G7 ülkeleri liderleri Paris İklim Anlaşması kapsamında alınan kararların önemini vurgulasalar da Rus kaynaklarına doğal gaz alanındaki bağımlılığı azaltmak için ülkelerin bu alana devlet teşvikleri verebileceğinin altını çizdiler. Rusya-Ukrayna Savaşı sürerken iklim konusundaki hedeflere nasıl ulaşılacağı konusundaki soru işaretleri giderek artıyor.
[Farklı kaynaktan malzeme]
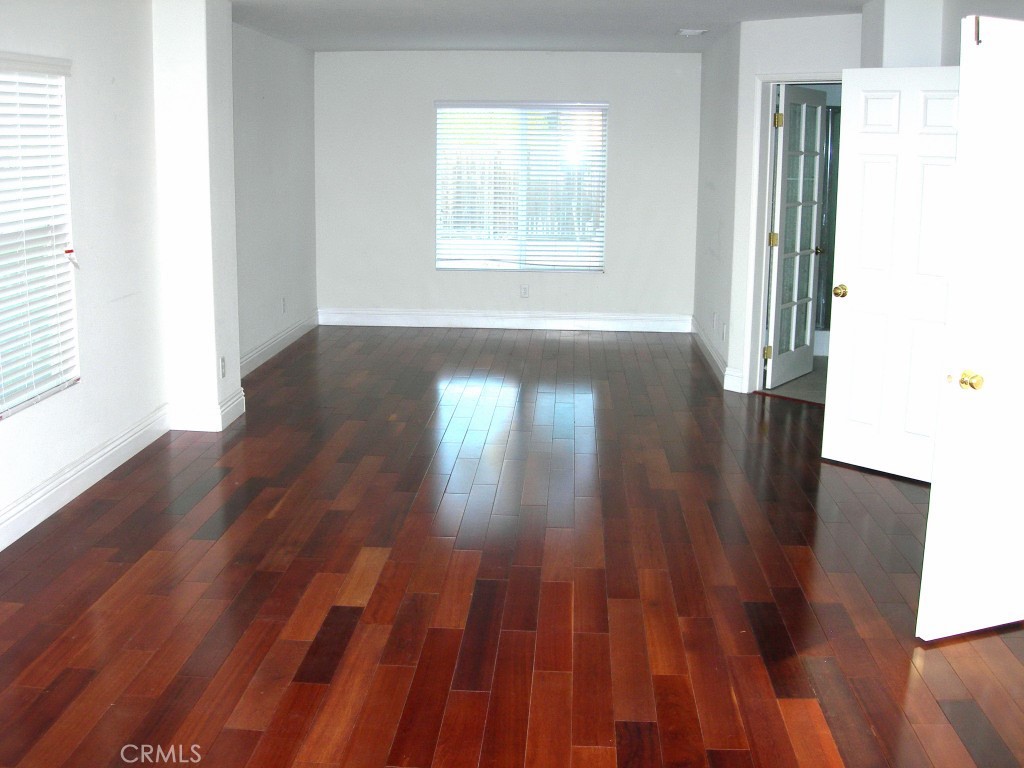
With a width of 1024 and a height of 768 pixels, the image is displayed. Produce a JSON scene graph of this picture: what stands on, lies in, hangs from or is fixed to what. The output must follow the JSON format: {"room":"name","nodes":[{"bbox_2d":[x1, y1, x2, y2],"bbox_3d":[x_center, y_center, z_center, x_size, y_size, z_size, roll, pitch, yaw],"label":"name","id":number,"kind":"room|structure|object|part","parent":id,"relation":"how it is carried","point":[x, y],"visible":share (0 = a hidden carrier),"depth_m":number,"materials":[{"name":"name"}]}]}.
{"room":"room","nodes":[
{"label":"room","id":0,"kind":"room"},
{"bbox_2d":[0,0,166,553],"bbox_3d":[-2.268,-0.220,2.914,0.165,2.454,7.061,1,9,3],"label":"left wall","id":1,"kind":"structure","parent":0,"point":[20,435],"depth_m":5.46,"materials":[{"name":"white paint"}]},
{"bbox_2d":[0,52,79,421],"bbox_3d":[-2.151,-0.556,4.541,0.124,1.483,1.401,1,9,3],"label":"left window","id":2,"kind":"structure","parent":1,"relation":"in","point":[9,403],"depth_m":4.99,"materials":[{"name":"white plastic"}]},
{"bbox_2d":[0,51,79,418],"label":"window blinds","id":3,"kind":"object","parent":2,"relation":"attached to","point":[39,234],"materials":[{"name":"white plastic"}]},
{"bbox_2d":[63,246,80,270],"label":"red tag","id":4,"kind":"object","parent":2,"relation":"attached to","point":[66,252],"visible":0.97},
{"bbox_2d":[0,404,168,552],"bbox_3d":[-2.161,0.887,3.306,0.018,0.144,6.341,1,9,3],"label":"baseboard","id":5,"kind":"structure","parent":1,"relation":"attached to","point":[3,525],"depth_m":5.25,"materials":[{"name":"white paint"}]},
{"bbox_2d":[151,0,241,431],"bbox_3d":[-1.823,-0.950,6.545,0.348,2.448,0.491,1,9,3],"label":"wall column","id":6,"kind":"structure","parent":0,"point":[215,351],"depth_m":6.33,"materials":[{"name":"white paint"}]},
{"bbox_2d":[169,387,245,431],"bbox_3d":[-1.781,0.200,6.623,0.339,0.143,0.479,1,9,3],"label":"baseboard","id":7,"kind":"structure","parent":6,"relation":"attached to","point":[223,420],"depth_m":6.40,"materials":[{"name":"white paint"}]},
{"bbox_2d":[219,356,226,378],"bbox_3d":[-1.654,-0.040,6.430,0.011,0.121,0.075,1,9,3],"label":"wall socket","id":8,"kind":"object","parent":6,"relation":"attached to","point":[223,366],"visible":0.98,"depth_m":6.41,"materials":[{"name":"white plastic"}]},
{"bbox_2d":[232,21,317,374],"bbox_3d":[-1.936,-1.359,8.576,0.162,2.462,3.306,1,9,3],"label":"far left wall","id":9,"kind":"structure","parent":0,"point":[299,162],"depth_m":8.67,"materials":[{"name":"paint"}]},
{"bbox_2d":[240,310,318,377],"bbox_3d":[-1.863,-0.192,8.613,0.018,0.137,3.251,1,9,3],"label":"baseboard","id":10,"kind":"structure","parent":9,"relation":"attached to","point":[266,349],"depth_m":8.81,"materials":[{"name":"white paint"}]},
{"bbox_2d":[281,297,286,313],"bbox_3d":[-1.800,-0.545,8.872,0.012,0.127,0.075,1,9,3],"label":"wall socket","id":11,"kind":"object","parent":9,"relation":"attached to","point":[283,300],"visible":0.99,"depth_m":8.86,"materials":[{"name":"white plastic"}]},
{"bbox_2d":[314,49,701,325],"bbox_3d":[-0.002,-1.644,10.093,3.742,2.455,0.169,1,9,3],"label":"back wall","id":12,"kind":"structure","parent":0,"point":[607,285],"depth_m":9.98,"materials":[{"name":"white paint"}]},
{"bbox_2d":[317,308,696,332],"bbox_3d":[-0.051,-0.493,10.179,3.398,0.142,0.017,1,9,3],"label":"baseboard","id":13,"kind":"structure","parent":12,"relation":"attached to","point":[647,325],"depth_m":10.17,"materials":[{"name":"white paint"}]},
{"bbox_2d":[433,100,607,272],"bbox_3d":[0.079,-1.673,10.042,1.533,1.536,0.115,1,9,3],"label":"back window","id":14,"kind":"structure","parent":12,"relation":"in","point":[463,261],"depth_m":10.05,"materials":[{"name":"glass"}]},
{"bbox_2d":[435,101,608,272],"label":"window blinds","id":15,"kind":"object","parent":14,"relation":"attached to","point":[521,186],"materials":[{"name":"white plastic"}]},
{"bbox_2d":[519,284,528,298],"bbox_3d":[0.109,-0.741,9.986,0.072,0.124,0.009,1,9,3],"label":"wall socket","id":16,"kind":"object","parent":12,"relation":"attached to","point":[524,291],"visible":0.99,"depth_m":9.98,"materials":[{"name":"white plastic"}]},
{"bbox_2d":[0,324,1023,767],"bbox_3d":[0.428,0.748,4.735,5.983,0.105,11.704,1,9,3],"label":"wood floor","id":17,"kind":"structure","parent":0,"point":[967,710],"depth_m":4.21,"materials":[{"name":"brown wood"}]},
{"bbox_2d":[213,0,924,52],"bbox_3d":[0.481,-1.835,4.706,5.930,0.123,10.925,1,9,3],"label":"ceiling","id":18,"kind":"structure","parent":0,"point":[584,46],"depth_m":7.46,"materials":[{"name":"white paint"}]},
{"bbox_2d":[676,28,707,36],"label":"air vent","id":19,"kind":"object","parent":18,"relation":"attached to","point":[687,31],"visible":0.99,"depth_m":7.78,"materials":[{"name":"white metal"}]},
{"bbox_2d":[693,21,741,394],"bbox_3d":[1.618,-1.336,8.669,0.148,2.459,2.376,1,9,3],"label":"right side wall","id":20,"kind":"structure","parent":0,"point":[713,220],"depth_m":8.37,"materials":[{"name":"paint"}]},
{"bbox_2d":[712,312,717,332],"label":"wall socket","id":21,"kind":"object","parent":20,"relation":"attached to","point":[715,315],"visible":0.99,"depth_m":8.29,"materials":[{"name":"white plastic"}]},
{"bbox_2d":[689,318,741,392],"bbox_3d":[1.563,-0.198,8.765,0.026,0.134,2.633,1,9,3],"label":"baseboard","id":22,"kind":"structure","parent":20,"relation":"attached to","point":[709,349],"depth_m":8.49,"materials":[{"name":"white paint"}]},
{"bbox_2d":[720,321,726,340],"bbox_3d":[1.473,-0.294,7.826,0.014,0.122,0.076,1,9,3],"label":"wall socket","id":23,"kind":"object","parent":20,"relation":"attached to","point":[724,330],"visible":0.99,"depth_m":7.80,"materials":[{"name":"white plastic"}]},
{"bbox_2d":[759,354,827,404],"bbox_3d":[2.369,0.030,8.281,1.813,0.100,2.392,1,9,3],"label":"bathroom floor","id":24,"kind":"structure","parent":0,"point":[815,373],"depth_m":7.87,"materials":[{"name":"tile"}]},
{"bbox_2d":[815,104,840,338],"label":"shower enclosure","id":25,"kind":"object","parent":24,"relation":"on","point":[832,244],"visible":0.2,"depth_m":8.97,"materials":[{"name":"glass"}]},
{"bbox_2d":[729,13,859,395],"bbox_3d":[1.990,-1.024,7.115,1.147,2.458,0.128,9,12,42],"label":"door wall","id":26,"kind":"structure","parent":0,"point":[774,33],"depth_m":7.27,"materials":[{"name":"white paint"}]},
{"bbox_2d":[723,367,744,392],"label":"baseboard","id":27,"kind":"structure","parent":26,"relation":"attached to","point":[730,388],"depth_m":7.61,"materials":[{"name":"white paint"}]},
{"bbox_2d":[743,71,840,395],"bbox_3d":[1.934,-0.848,7.204,0.901,2.104,0.158,9,12,42],"label":"door frame","id":28,"kind":"structure","parent":26,"relation":"attached to","point":[764,229],"depth_m":7.40,"materials":[{"name":"white paint"}]},
{"bbox_2d":[765,84,827,387],"bbox_3d":[1.976,-0.951,7.778,0.172,2.024,0.782,7,11,34],"label":"french door","id":29,"kind":"structure","parent":28,"relation":"attached to","point":[819,108],"depth_m":7.73,"materials":[{"name":"white glass"}]},
{"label":"hinge","id":30,"kind":"part","parent":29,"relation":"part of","materials":[{"name":"gold metal"}]},
{"bbox_3d":[1.725,-0.889,7.430,0.052,0.096,0.052,7,11,34],"label":"hinge","id":31,"kind":"part","parent":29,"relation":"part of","materials":[{"name":"gold metal"}]},
{"bbox_3d":[1.674,-1.591,7.079,0.044,0.099,0.042,1,9,3],"label":"hinge","id":32,"kind":"part","parent":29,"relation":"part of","materials":[{"name":"gold metal"}]},
{"bbox_2d":[824,67,964,483],"bbox_3d":[1.961,-0.490,5.569,0.758,2.024,0.177,9,12,42],"label":"white door","id":33,"kind":"structure","parent":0,"point":[887,102],"depth_m":5.60,"materials":[{"name":"white paint"}]},
{"bbox_3d":[1.679,-0.426,5.759,0.081,0.067,0.096,9,12,42],"label":"brass doorknob","id":34,"kind":"part","parent":33,"relation":"part of","materials":[{"name":"gold metal"}]},
{"bbox_2d":[860,0,1022,64],"bbox_3d":[2.112,-0.858,6.246,0.366,2.490,0.484,1,9,3],"label":"right wall","id":35,"kind":"structure","parent":0,"point":[950,57],"depth_m":5.86,"materials":[{"name":"white paint"}]},
{"bbox_2d":[917,12,1023,640],"bbox_3d":[1.783,-0.137,3.779,0.810,2.025,0.167,-3,10,-23],"label":"white door","id":36,"kind":"structure","parent":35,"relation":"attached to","point":[963,89],"depth_m":3.66,"materials":[{"name":"white paint"}]},
{"bbox_3d":[1.485,0.020,3.655,0.062,0.064,0.077,-3,10,-23],"label":"brass doorknob","id":37,"kind":"part","parent":36,"relation":"part of","materials":[{"name":"gold metal"}]},
{"label":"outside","id":38,"kind":"structure","parent":0,"visible":0},
{"label":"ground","id":39,"kind":"structure","parent":38,"visible":0},
{"bbox_2d":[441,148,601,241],"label":"fence","id":40,"kind":"object","parent":39,"relation":"on","point":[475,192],"visible":0.26,"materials":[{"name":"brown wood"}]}
]}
Ancak, küresel ısınmanın 1,5 derece ile sınırlandırılması, 2035 yılına kadar tamamen elektrikli araçlara geçilmesi ve 2050 yılında sıfır karbon emisyonu hedefine ulaşılması konularının G7 Zirvesi’nde de vurgulanması yine de iyi bir gelişmedir diyelim.
Nükleer Konusu ve G7’nin Sembolik Önemi
G7 zirvesinin 2. Dünya Savaşı sırasında atom bombalarından birinin atıldığı Hiroşima’da gerçekleştirilmesi, Rusya-Ukrayna Savaşı bağlamında yeniden gündeme gelen nükleer silahlar konusu için de sembolik önem taşıyor. Nitekim G7 zirvesinde Putin’in “Belarus’a taktik nükleer silahlar yerleştireceğiz” açıklamasına ve Ukrayna’da nükleer silah kullanma tehditlerine karşı, bu durumun kabul edilemez bulunduğu da kayıtlara geçirildi. Kuzey Kore’nin nükleer silahlardan derhal vazgeçmesi çağrısı da elbette tekrarlandı.
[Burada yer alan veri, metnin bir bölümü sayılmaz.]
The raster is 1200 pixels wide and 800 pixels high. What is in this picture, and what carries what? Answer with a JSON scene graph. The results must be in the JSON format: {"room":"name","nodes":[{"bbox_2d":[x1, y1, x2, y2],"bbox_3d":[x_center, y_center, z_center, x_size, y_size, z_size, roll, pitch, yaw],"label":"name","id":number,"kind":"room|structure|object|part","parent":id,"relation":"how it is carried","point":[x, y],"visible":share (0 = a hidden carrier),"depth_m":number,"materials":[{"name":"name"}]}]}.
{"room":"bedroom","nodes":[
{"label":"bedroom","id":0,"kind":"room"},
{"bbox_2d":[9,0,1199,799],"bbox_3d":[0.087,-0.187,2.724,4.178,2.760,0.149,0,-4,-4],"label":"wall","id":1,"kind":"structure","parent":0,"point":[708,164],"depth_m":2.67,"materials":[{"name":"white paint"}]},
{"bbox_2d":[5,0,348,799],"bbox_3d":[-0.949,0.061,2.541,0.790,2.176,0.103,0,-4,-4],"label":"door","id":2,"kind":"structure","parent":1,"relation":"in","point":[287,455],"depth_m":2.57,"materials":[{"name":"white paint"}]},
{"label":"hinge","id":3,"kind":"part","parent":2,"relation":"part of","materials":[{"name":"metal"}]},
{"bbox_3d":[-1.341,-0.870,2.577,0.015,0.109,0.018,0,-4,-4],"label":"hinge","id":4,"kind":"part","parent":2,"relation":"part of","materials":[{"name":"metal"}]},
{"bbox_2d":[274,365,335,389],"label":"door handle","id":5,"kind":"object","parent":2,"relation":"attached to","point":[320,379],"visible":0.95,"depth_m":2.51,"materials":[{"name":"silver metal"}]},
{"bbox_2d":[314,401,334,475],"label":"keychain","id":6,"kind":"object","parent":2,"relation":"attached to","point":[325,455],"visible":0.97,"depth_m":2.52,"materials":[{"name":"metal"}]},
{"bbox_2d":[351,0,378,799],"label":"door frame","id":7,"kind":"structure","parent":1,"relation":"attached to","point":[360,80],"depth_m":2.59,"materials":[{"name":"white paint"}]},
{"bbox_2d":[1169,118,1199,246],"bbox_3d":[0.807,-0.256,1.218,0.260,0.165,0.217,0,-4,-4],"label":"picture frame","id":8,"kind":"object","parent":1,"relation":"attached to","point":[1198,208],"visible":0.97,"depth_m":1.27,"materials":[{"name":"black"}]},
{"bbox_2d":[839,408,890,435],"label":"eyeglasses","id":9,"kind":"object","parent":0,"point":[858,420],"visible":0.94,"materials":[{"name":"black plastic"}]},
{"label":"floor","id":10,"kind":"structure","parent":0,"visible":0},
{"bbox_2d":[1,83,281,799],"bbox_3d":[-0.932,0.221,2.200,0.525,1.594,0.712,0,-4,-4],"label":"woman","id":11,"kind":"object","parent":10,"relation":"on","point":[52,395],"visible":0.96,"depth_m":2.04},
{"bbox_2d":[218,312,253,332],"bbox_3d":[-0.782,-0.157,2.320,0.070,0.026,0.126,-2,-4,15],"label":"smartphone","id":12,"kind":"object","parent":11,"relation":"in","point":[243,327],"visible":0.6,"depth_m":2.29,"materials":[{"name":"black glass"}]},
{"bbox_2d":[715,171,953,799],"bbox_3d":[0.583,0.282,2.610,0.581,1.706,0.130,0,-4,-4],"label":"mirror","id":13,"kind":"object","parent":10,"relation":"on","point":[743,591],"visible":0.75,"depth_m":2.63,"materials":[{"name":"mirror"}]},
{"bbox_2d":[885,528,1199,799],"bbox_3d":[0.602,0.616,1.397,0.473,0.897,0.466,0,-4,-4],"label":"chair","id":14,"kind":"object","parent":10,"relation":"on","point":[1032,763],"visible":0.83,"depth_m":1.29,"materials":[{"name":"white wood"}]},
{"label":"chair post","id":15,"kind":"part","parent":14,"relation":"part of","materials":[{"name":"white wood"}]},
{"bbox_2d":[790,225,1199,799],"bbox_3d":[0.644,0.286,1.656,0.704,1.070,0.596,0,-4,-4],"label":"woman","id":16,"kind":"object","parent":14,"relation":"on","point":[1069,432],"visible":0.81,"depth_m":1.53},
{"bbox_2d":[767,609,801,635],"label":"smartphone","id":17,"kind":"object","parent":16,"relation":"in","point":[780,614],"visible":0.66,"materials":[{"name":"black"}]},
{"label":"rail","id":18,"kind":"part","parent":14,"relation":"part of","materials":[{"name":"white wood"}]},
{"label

G7 zirvesi gibi önemli aktörlerin bir araya geldiği toplantılar dünyanın en çok konuştuğu gündem maddelerini yeni açıklamalar eşliğinde tekrar gözden geçirmek için de fırsatlar sunuyor. Ancak tüm bu açıklamalar ve bildirilerin ne derece somut politikalara dönüşeceğini bilemiyoruz. Toplantıdan çıkan ve belki de en çabuk somut sonucu doğuracak gelişme ise Biden’ın Ukrayna’ya F-16 savaş uçakları verebileceklerini açıklaması oldu.
Biden bu uçakların Ukrayna tarafından Rusya topraklarına girmek için kullanılmayacağını ve ABD’nin Ukraynalı pilotların F-16 kullanımı konusundaki eğitimlere destek verdiğini de sözlerine ekledi. Hava sahasında Ukrayna’ya karşı bariz üstünlüğü bulunan Rusya’nın bu haberden hiç memnun olmayacağı açık. Geleceğine dair öngörüde bulunmanın çok zor olduğu Rus işgalinin, G7 Zirvesi’nden çıkan yeni kararlardan ve ABD’nin F16 girişiminden ne kadar etkileneceğini ise zaman gösterecek.